Given that most solo advisors actually work more with the mass affluent than $1M+ marketplace, I see most advisors topping out at something closer to 100 “real” clients, and averaging $200k – $400k per household which at a 1% AUM fee is $200k to $400k of gross revenue (less business and staffing costs for net takehome pay).
– Michael
Thanks, Michael. You describe what sounds to me like a pretty high stress practice. Although there’s a huge difference between $200,000k and $400,000k in revenues.
Indeed there is. Some advisors run MUCH stronger practices than others, despite remarkably similar numbers of clients… this is why ‘successful’ advisors so often end out drifting up-market with their clientele…
– Michael
It would be interesting for a major conference to hold a “speed dating” of sorts for financial advisory firms. Could you see that happening?
Interesting question Paul.
The challenge with most of those is that many firms say they want a “partner” when in reality they just want to acquire or tuck in firms, and there are very few sellers out there (FP Transitions estimates 50 buyers for every seller).
So the speed-dating may be very lopsided. MAYBE there are more ‘dating’ opportunities for genuine partners, rather than buyer/seller matching. I’m not sure anyone knows?
– Michael
This is really timely, I am considering adding an advisor with an existing book to my solo practice, he brings a lot of financial planning skills whereas my strength is in portfolio management, what revenue sharing options are there assuming it is my RIA and “backroom”
Maybe elaborate a little bit on the risks of partnership?
It wasn’t very long ago that smart financial minds were trying to dissuade people the general population from taking on partners because of so many horror stories about disputes over money, disputes over direction of company, disputes over quality of work, attempts to throw partners out of their firms, and situations where a partner pulls the cash and assets out of the company to screw the other partner.
When I see people literally talking about “Speed dating” for partnerships, I start to get worried if many lessons from the past are being forgotten.
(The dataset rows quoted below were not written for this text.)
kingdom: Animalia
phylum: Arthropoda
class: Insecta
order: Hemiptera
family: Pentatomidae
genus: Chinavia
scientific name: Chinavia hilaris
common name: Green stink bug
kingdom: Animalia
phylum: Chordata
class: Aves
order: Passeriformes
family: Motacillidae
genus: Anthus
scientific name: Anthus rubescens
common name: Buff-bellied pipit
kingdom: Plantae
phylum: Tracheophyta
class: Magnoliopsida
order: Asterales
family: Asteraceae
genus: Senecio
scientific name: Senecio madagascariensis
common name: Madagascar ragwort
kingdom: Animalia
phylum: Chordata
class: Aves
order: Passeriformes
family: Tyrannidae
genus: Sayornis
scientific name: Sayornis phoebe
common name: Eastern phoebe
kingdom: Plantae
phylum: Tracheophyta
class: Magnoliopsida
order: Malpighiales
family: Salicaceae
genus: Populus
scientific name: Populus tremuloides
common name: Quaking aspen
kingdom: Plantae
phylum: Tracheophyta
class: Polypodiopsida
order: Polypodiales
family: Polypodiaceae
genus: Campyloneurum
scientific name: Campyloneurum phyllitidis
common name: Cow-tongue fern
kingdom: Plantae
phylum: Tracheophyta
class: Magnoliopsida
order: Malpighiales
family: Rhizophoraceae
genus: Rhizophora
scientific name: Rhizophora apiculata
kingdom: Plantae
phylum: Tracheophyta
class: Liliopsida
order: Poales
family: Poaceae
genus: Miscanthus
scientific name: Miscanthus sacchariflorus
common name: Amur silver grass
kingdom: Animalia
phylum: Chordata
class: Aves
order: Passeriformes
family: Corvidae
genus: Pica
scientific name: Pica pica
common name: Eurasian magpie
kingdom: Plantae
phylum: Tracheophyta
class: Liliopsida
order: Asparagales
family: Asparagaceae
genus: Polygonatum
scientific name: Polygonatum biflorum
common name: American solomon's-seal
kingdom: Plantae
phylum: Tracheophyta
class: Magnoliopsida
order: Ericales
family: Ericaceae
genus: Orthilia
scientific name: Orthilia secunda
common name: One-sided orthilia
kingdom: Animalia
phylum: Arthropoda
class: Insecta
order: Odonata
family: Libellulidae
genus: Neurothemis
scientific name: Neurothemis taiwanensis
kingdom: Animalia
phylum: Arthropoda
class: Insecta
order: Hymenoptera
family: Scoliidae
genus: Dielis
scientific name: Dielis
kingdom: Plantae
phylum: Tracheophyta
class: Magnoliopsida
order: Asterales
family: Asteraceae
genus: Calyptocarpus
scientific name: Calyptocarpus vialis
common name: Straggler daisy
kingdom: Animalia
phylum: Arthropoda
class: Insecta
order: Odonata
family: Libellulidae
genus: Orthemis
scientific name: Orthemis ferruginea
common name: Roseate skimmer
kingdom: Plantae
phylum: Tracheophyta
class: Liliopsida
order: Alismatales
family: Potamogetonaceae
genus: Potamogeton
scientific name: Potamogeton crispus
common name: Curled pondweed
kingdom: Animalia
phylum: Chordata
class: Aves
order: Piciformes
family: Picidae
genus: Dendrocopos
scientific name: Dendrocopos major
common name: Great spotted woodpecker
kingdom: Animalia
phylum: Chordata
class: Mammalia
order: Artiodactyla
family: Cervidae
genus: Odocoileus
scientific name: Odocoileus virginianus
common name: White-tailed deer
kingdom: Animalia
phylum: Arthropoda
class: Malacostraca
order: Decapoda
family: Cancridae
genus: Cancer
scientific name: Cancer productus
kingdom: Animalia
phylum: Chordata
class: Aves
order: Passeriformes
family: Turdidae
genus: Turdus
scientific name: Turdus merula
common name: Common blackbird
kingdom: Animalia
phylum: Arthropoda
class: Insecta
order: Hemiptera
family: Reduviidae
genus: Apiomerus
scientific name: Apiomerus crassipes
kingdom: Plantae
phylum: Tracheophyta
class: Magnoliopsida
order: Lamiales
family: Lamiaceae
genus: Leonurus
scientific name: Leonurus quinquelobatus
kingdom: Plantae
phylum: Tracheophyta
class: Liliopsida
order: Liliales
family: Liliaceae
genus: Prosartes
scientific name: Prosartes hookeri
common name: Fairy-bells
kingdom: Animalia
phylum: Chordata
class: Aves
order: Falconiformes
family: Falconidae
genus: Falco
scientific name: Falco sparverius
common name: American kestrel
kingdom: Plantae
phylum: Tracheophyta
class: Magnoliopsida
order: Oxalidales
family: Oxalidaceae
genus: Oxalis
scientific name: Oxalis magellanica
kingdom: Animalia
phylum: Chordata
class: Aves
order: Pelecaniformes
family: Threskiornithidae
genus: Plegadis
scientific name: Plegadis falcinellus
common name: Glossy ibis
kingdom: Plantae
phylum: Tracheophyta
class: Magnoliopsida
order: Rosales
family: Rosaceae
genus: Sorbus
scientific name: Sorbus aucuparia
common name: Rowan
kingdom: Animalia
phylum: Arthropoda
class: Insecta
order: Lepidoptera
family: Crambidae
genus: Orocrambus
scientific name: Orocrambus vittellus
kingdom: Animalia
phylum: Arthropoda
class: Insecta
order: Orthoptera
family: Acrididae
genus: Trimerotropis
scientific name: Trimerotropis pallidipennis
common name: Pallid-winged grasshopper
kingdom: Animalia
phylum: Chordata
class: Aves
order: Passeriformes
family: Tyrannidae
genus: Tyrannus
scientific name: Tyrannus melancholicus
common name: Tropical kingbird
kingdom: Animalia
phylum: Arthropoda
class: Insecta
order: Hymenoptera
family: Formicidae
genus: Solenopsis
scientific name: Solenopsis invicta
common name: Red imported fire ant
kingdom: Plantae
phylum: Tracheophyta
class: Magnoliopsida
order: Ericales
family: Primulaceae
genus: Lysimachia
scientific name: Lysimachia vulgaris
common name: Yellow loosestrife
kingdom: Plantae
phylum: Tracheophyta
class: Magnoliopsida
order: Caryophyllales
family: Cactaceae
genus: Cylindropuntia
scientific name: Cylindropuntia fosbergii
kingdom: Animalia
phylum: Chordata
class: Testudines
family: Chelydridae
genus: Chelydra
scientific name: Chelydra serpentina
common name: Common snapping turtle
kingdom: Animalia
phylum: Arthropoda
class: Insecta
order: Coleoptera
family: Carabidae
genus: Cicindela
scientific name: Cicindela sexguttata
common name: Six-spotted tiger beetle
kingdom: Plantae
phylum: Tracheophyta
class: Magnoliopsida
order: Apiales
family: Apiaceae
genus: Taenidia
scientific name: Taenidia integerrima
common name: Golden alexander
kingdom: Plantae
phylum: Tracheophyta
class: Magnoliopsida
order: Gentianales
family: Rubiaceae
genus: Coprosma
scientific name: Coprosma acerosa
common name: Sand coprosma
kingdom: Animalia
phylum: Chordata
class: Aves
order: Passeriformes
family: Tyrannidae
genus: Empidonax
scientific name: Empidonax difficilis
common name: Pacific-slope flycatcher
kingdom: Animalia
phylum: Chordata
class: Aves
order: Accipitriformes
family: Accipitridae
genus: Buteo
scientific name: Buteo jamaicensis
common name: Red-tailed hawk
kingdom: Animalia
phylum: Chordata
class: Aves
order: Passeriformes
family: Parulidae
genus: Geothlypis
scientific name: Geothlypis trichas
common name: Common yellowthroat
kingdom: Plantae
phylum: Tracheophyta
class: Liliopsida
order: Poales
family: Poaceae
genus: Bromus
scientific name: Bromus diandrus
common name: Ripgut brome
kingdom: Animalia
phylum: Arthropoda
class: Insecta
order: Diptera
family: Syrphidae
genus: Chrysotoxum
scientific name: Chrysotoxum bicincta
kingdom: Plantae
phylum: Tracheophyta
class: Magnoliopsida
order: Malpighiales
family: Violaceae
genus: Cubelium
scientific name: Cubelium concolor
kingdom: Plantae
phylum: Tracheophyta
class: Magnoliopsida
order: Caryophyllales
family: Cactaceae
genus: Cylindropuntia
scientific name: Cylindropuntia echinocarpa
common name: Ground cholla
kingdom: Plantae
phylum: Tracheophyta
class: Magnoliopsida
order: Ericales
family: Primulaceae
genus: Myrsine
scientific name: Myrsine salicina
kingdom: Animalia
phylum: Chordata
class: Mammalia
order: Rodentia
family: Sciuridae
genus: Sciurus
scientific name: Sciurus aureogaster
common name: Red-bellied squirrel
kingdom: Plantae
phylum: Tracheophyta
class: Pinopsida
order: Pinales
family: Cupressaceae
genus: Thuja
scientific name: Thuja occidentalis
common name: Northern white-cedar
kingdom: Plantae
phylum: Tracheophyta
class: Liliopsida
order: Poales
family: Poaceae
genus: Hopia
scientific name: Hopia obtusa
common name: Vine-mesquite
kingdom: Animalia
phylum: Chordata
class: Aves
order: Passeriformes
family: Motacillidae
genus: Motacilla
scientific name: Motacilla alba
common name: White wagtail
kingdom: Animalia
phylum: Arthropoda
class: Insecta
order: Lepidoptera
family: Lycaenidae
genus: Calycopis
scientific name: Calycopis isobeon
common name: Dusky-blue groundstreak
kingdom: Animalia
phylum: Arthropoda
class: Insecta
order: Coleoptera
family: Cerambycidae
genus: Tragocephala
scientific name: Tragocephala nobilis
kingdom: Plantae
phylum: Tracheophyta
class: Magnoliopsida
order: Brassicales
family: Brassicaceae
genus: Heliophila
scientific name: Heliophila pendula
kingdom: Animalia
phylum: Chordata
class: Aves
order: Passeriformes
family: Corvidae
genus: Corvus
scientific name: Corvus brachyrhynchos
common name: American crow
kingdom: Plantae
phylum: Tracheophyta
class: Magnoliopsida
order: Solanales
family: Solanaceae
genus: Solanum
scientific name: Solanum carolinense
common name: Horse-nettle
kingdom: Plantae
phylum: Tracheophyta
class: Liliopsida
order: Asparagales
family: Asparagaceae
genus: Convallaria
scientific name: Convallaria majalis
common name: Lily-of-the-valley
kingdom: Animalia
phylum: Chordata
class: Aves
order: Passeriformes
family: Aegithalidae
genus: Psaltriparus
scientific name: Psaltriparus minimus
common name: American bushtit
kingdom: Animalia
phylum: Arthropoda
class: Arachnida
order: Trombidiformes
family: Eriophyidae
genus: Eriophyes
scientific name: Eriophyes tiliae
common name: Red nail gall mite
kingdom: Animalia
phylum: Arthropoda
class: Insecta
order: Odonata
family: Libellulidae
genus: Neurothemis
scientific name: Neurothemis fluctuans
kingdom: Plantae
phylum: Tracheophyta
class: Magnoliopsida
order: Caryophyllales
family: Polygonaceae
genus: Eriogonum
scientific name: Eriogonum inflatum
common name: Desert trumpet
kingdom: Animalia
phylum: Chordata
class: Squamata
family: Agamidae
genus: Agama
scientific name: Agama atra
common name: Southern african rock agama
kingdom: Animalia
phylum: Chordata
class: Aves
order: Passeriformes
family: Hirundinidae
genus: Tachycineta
A company partnership is likely a bigger commitment to one individual than a marriage is (given how easy it is to get a divorce). It shouldn’t be taken lightly especially if you plan on pooling all earnings and distributing it to owners based on equity percentage (which I would suggest is a pretty bad design for this line of work).
Very timely discussion. In the advent of better defining our succession plan and integrating an associate advisor after 2 years of mentoring and molding, the biggest challenge has been defining / segmenting the book effectively. Our Sr. is dependent on technological support of the new associate, the new associate is wanting to afford more time towards prospecting. I have another admin who is being groomed currently to help ‘drive’ the plan presentations for our Sr. but of course EVERYONE wants an oompa loompa NOW! Trying to set pace of realistic timelines and define expectations, comp structure/revenue share etc. has been even more fun! Doesn’t seem like it should be this “hard”, but there’s a lot of ego involved. My role within this partnership is directing operations, firm financials, practice management, case development, Jr. coaching and management.
Michael, do you suggest forming an LLC for advisors looking to partner, or a general partnership will do?
Michael, our practice has 2 Advisors, 1 Operations Mgr, and 3 Assistants. Our staff serves the 2 Advisors and their clients. We also act as OSJ for 13 other independant reps that do not house in our office. We process incoming business, supervise for compliance, and perform trade review. Each of our staff works about 30 hours weekly. The “job” is getting done, but as owners / principals we are maxed out. Any thoughts on how to evaluate if we should make a new hire? If so, what would you suggest that persons role be? Thanks for your article and any feedback you can give!